TASK STATEMENT
Pick up at the line with "OF THE ENDOWMENT". Write it out exactly, along with each later line through the end of the data, and nothing more.
*** Block opens ***
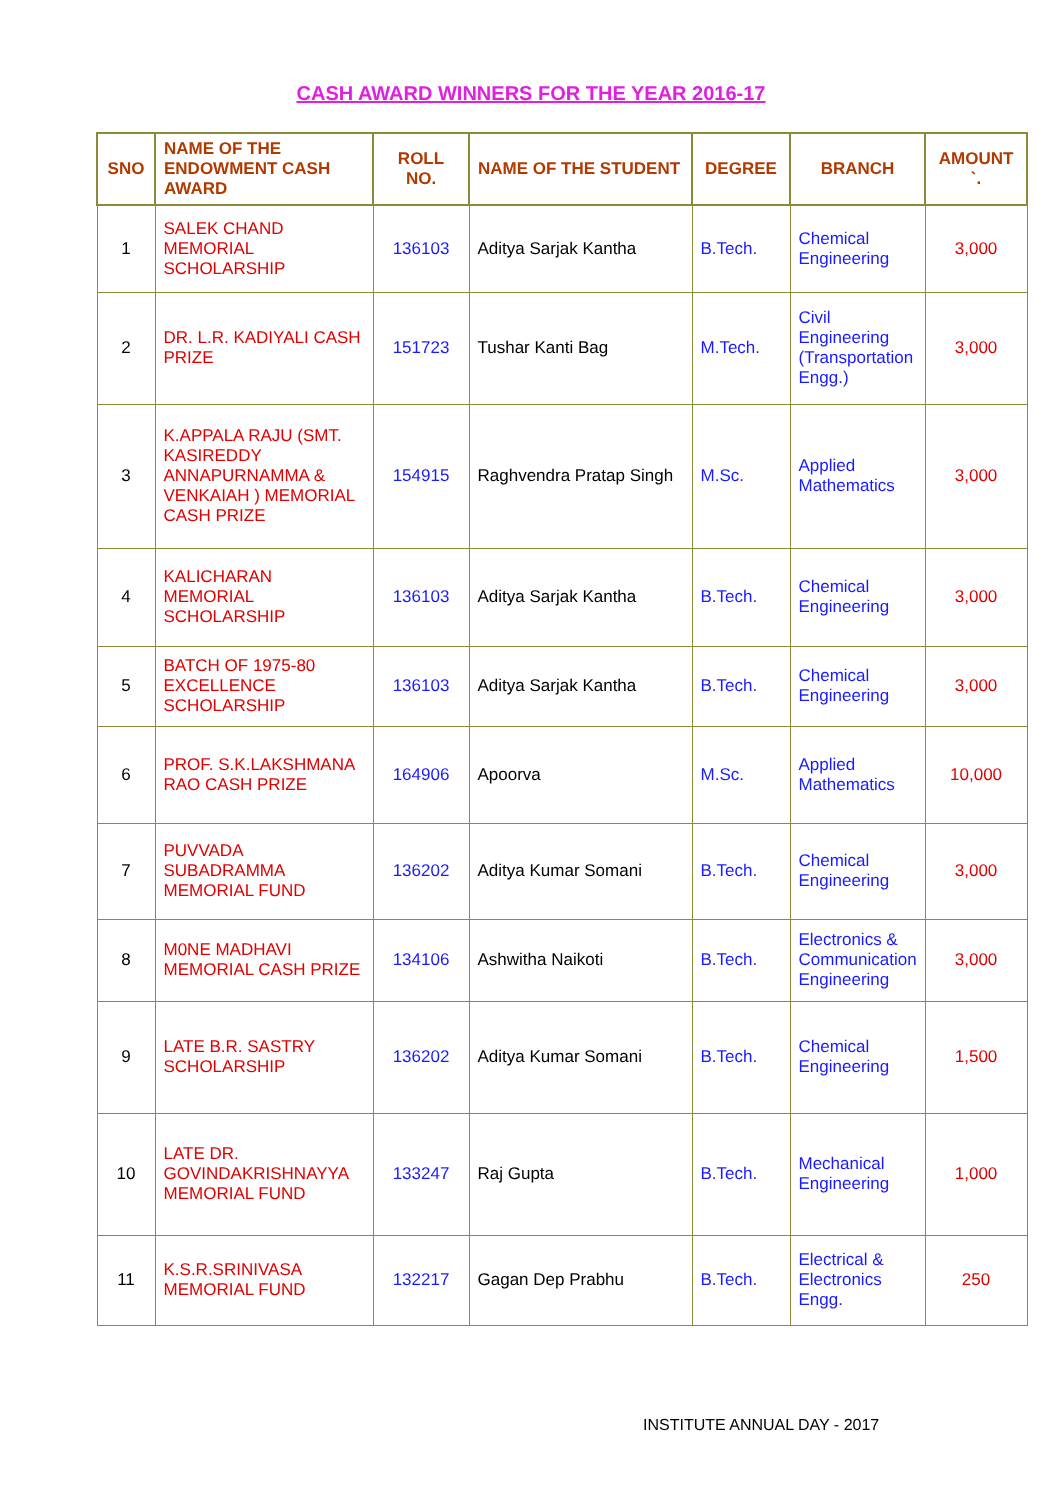CASH AWARD WINNERS FOR THE YEAR 2016-17
| SNO | NAME OF THE ENDOWMENT CASH AWARD | ROLL NO. | NAME OF THE STUDENT | DEGREE | BRANCH | AMOUNT `. |
| --- | --- | --- | --- | --- | --- | --- |
| 1 | SALEK CHAND MEMORIAL SCHOLARSHIP | 136103 | Aditya Sarjak Kantha | B.Tech. | Chemical Engineering | 3,000 |
| 2 | DR. L.R. KADIYALI CASH PRIZE | 151723 | Tushar Kanti Bag | M.Tech. | Civil Engineering (Transportation Engg.) | 3,000 |
| 3 | K.APPALA RAJU (SMT. KASIREDDY ANNAPURNAMMA & VENKAIAH ) MEMORIAL CASH PRIZE | 154915 | Raghvendra Pratap Singh | M.Sc. | Applied Mathematics | 3,000 |
| 4 | KALICHARAN MEMORIAL SCHOLARSHIP | 136103 | Aditya Sarjak Kantha | B.Tech. | Chemical Engineering | 3,000 |
| 5 | BATCH OF 1975-80 EXCELLENCE SCHOLARSHIP | 136103 | Aditya Sarjak Kantha | B.Tech. | Chemical Engineering | 3,000 |
| 6 | PROF. S.K.LAKSHMANA RAO CASH PRIZE | 164906 | Apoorva | M.Sc. | Applied Mathematics | 10,000 |
| 7 | PUVVADA SUBADRAMMA MEMORIAL FUND | 136202 | Aditya Kumar Somani | B.Tech. | Chemical Engineering | 3,000 |
| 8 | M0NE MADHAVI MEMORIAL CASH PRIZE | 134106 | Ashwitha Naikoti | B.Tech. | Electronics & Communication Engineering | 3,000 |
| 9 | LATE B.R. SASTRY SCHOLARSHIP | 136202 | Aditya Kumar Somani | B.Tech. | Chemical Engineering | 1,500 |
| 10 | LATE DR. GOVINDAKRISHNAYYA MEMORIAL FUND | 133247 | Raj Gupta | B.Tech. | Mechanical Engineering | 1,000 |
| 11 | K.S.R.SRINIVASA MEMORIAL FUND | 132217 | Gagan Dep Prabhu | B.Tech. | Electrical & Electronics Engg. | 250 |
INSTITUTE ANNUAL DAY - 2017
*** Block closes ***
ANSWER FOR THIS EXERCISE
| SNO | NAME OF THE ENDOWMENT CASH AWARD | ROLL NO. | NAME OF THE STUDENT | DEGREE | BRANCH | AMOUNT `. |
| --- | --- | --- | --- | --- | --- | --- |
| 1 | SALEK CHAND MEMORIAL SCHOLARSHIP | 136103 | Aditya Sarjak Kantha | B.Tech. | Chemical Engineering | 3,000 |
| 2 | DR. L.R. KADIYALI CASH PRIZE | 151723 | Tushar Kanti Bag | M.Tech. | Civil Engineering (Transportation Engg.) | 3,000 |
| 3 | K.APPALA RAJU (SMT. KASIREDDY ANNAPURNAMMA & VENKAIAH ) MEMORIAL CASH PRIZE | 154915 | Raghvendra Pratap Singh | M.Sc. | Applied Mathematics | 3,000 |
| 4 | KALICHARAN MEMORIAL SCHOLARSHIP | 136103 | Aditya Sarjak Kantha | B.Tech. | Chemical Engineering | 3,000 |
| 5 | BATCH OF 1975-80 EXCELLENCE SCHOLARSHIP | 136103 | Aditya Sarjak Kantha | B.Tech. | Chemical Engineering | 3,000 |
| 6 | PROF. S.K.LAKSHMANA RAO CASH PRIZE | 164906 | Apoorva | M.Sc. | Applied Mathematics | 10,000 |
| 7 | PUVVADA SUBADRAMMA MEMORIAL FUND | 136202 | Aditya Kumar Somani | B.Tech. | Chemical Engineering | 3,000 |
| 8 | M0NE MADHAVI MEMORIAL CASH PRIZE | 134106 | Ashwitha Naikoti | B.Tech. | Electronics & Communication Engineering | 3,000 |
| 9 | LATE B.R. SASTRY SCHOLARSHIP | 136202 | Aditya Kumar Somani | B.Tech. | Chemical Engineering | 1,500 |
| 10 | LATE DR. GOVINDAKRISHNAYYA MEMORIAL FUND | 133247 | Raj Gupta | B.Tech. | Mechanical Engineering | 1,000 |
| 11 | K.S.R.SRINIVASA MEMORIAL FUND | 132217 | Gagan Dep Prabhu | B.Tech. | Electrical & Electronics Engg. | 250 |
INSTITUTE ANNUAL DAY - 2017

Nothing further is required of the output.